— TESTO DELLA PAGINA —
□ □ □ □ □ □ □

Continuavano ad uscire barelle, un gruppo di persone con le mani dietro la nuca è stata condotta in cortile per poi essere riportata all'interno della scuola: li abbiamo visti uscire tutti sulle lettighe (resistenza a pubblico ufficiale?).

Poi finalmente se ne sono andati fra le urla della gente e i flash dei fotografi. Sono corso all'interno della scuola. Gli zaini in palestra erano stati tutti rovesciati, i computer al pian terreno distrutti e le porte divelte. Sapevo che ai piani superiori avrei trovato altro. Infatti al primo e al secondo piano nei corridoi e nelle aule c'era sangue ovunque. Ciò che avevo visto dalla finestra era accaduto davvero, i miei occhi non avevano ingrandito nulla. Così semplice e così reale.

Sono sceso facendomi spazio fra i cameraman che chiedevano spazio per riprendere i particolari e i politici che facevano dichiarazioni, volevo scappare, mi sembravano tutti impazziti.

Mi sono ritrovato per strada vagando col timore che se mi fossi messo a correre avrebbero arrestato anche me. Ero in gabbia. Non potevo uscire da quell'incubo, gli occhi di quel carabiniere mi avrebbero trovato. Retorico tutto questo? Forse si, un poco. La paura è difficile da affrontare e da raccontare.

Ma gli occhi non mentono, mai.

M.

Avevo appena preparato il sacco a pelo per dormire in una stanza del secondo piano dell'edificio che ospitava l'Indymedia center, precisamente era la stanza che ospitava la redazione di Carta e il Manifesto, almeno mi pare. (...)

All'improvviso sentiamo delle urla che provengono dalla strada: "police! police!", ci affacciamo dalle finestre, guardiamo giù, e vediamo una carica di sbirri che proveniva dalla parte sinistra della strada, dall'altro capo della strada invece, c'era uno sbarramento di blindati di polizia! In un attimo vengono chiusi i cancelli dei due edifici! Un compagno che purtroppo era rimasto fuori dai due edifici, è stato il primo ad essere brutalmente pestato dagli sbirri. Mi ricordo ancora bene la scena: lui si trovava nel marciapiede della scuola Diaz non ha fatto in tempo a rifugiarsi dentro, non ha avuto neanche il tempo di difendersi o capire che cosa gli stava accadendo. Rimasto immobile accucciato su sé stesso: il primo a picchiarlo è stato proprio lo sbirro che comandava la carica e successivamente tutti gli altri!

□ □ □ □ □ □ □

Elementi salvati da una raccolta:
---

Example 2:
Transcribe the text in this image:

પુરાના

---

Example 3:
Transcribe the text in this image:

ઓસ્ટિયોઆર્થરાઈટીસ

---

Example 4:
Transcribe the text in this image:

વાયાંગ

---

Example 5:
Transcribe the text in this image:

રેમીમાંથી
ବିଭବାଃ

□ □ □ □ □ □ □

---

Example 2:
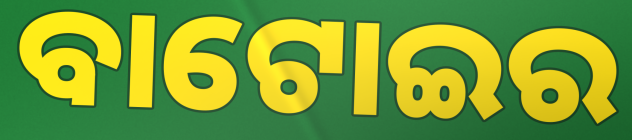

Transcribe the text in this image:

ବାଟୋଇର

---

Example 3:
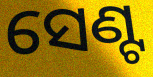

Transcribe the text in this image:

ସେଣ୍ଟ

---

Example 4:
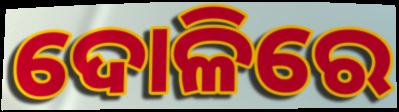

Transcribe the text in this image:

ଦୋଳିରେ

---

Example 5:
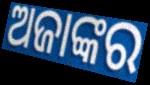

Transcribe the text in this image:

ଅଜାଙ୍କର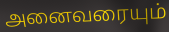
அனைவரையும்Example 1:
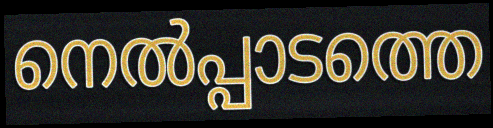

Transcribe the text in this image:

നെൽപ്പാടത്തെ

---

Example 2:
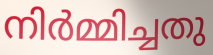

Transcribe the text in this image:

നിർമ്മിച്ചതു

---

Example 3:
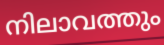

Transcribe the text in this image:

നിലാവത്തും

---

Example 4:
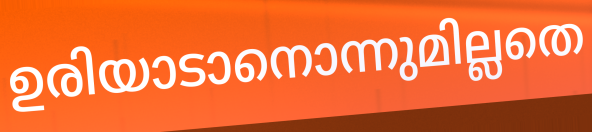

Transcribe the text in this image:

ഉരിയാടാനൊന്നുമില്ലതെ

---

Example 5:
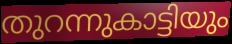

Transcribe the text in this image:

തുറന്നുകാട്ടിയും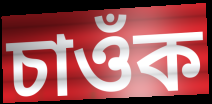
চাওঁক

□ □ □ □ □ □ □

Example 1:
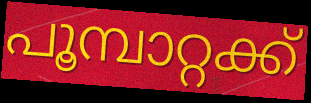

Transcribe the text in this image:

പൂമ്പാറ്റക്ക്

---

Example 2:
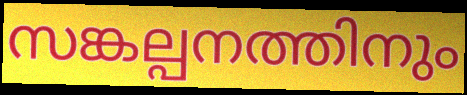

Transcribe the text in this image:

□ □ □ □ □ □ □

— COSA FARE —
(a) Elenca le cose che, secondo il testo sulla scuola Diaz, sono state trovate rovesciate, distrutte o divelte all'interno dell'edificio.
(b) Prosegui il testo sulla scuola Diaz partendo dal punto in cui si interrompe.

— RISPOSTE —
(a) Gli zaini in palestra (rovesciati), i computer al pian terreno (distrutti), le porte (divelte).

(b)
Subito dopo gli sbirri hanno sfondato il cancello della Diaz, sono entrati dentro.

Io e gli altri che ci trovavamo al secondo piano, ci siamo rifugiati tutti nella stanza da dove trasmetteva radio GAP, eravamo all'incirca 30 persone rifugiate in quella stanza, eravamo letteralmente terrorizzati, guardavamo dalle finestre gli sbirri che salivano nel nostro edificio, e anche gli sbirri che salivano nella scuola Diaz. Vedevamo attraverso i vetri, che gli sbirri facevano mettere tutti quanti con le mani dietro la nuca e poi andavano giù con i manganelli! Vedevamo i ragazzi cadere a terra e gli sbirri inferociti che devastavano tutto!

Noi dall'altra parte, aspettavamo il nostro turno. Sentivamo gli sbirri salire le scale del media center e che andavano sfondando le barricate da noi issate: sono stati momenti terribili!

Sentivamo le urla che venivano dall'altra scuola! Spesso le urla venivano coperte dal rumore dell'elicottero che ci sovrastava e ci illuminava col suo faro.

Dopo pochi minuti, o forse attimi, gli sbirri sono arrivati anche al nostro piano. Nessuno di noi sapeva cosa fare o che pensare! Eravamo solamente terrorizzati!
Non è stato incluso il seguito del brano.